Task prompt:
In every row below, swap "chart" for "graph" and write the rows out again with nothing else changed. Leave the pictures out.

Provided data section start

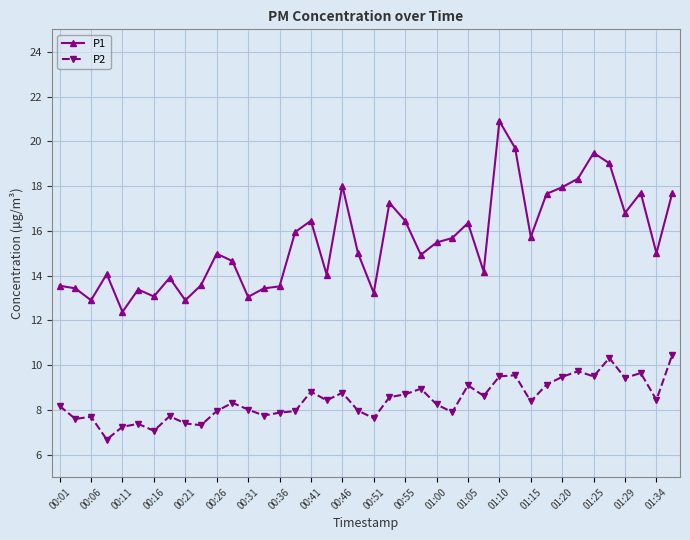

True or false: P2 and P1 cross at least once.

False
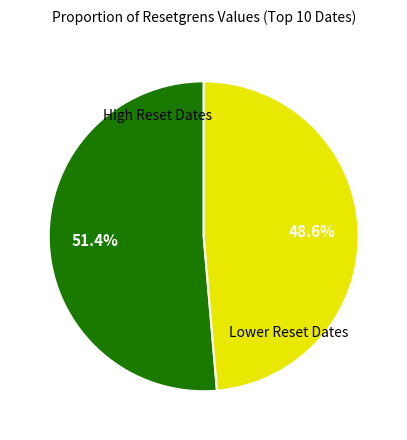

Is there a majority slice in this chart?

Yes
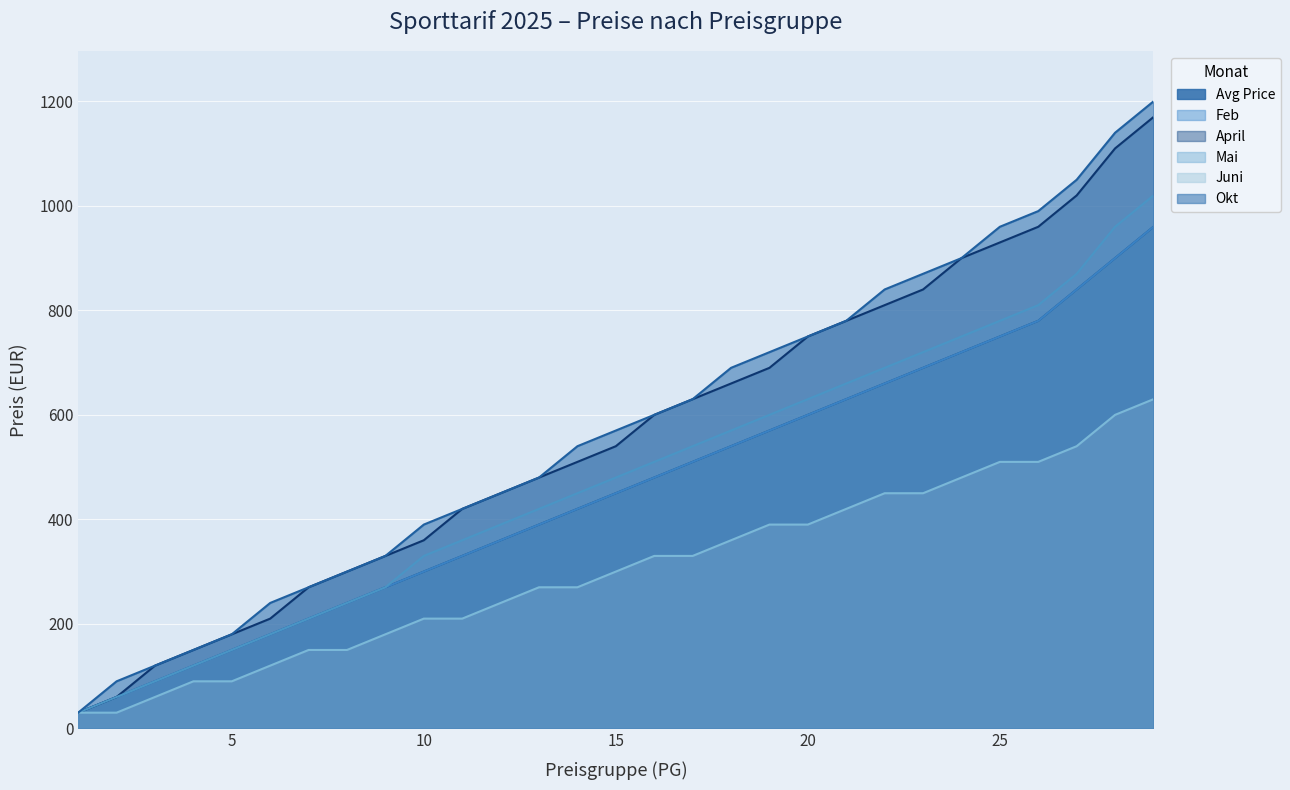

What is the highest value of the Okt series?

1200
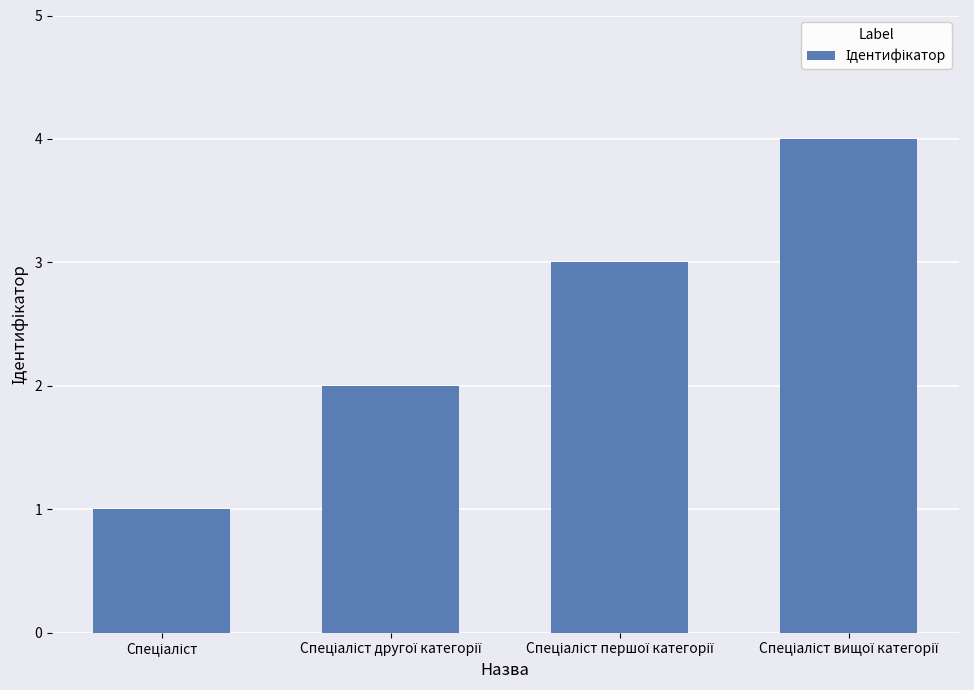

What is the difference between the maximum and minimum values?

3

Provided data section end

Response to the exercise:
True or false: P2 and P1 cross at least once.

False

Is there a majority slice in this graph?

Yes

What is the highest value of the Okt series?

1200

What is the difference between the maximum and minimum values?

3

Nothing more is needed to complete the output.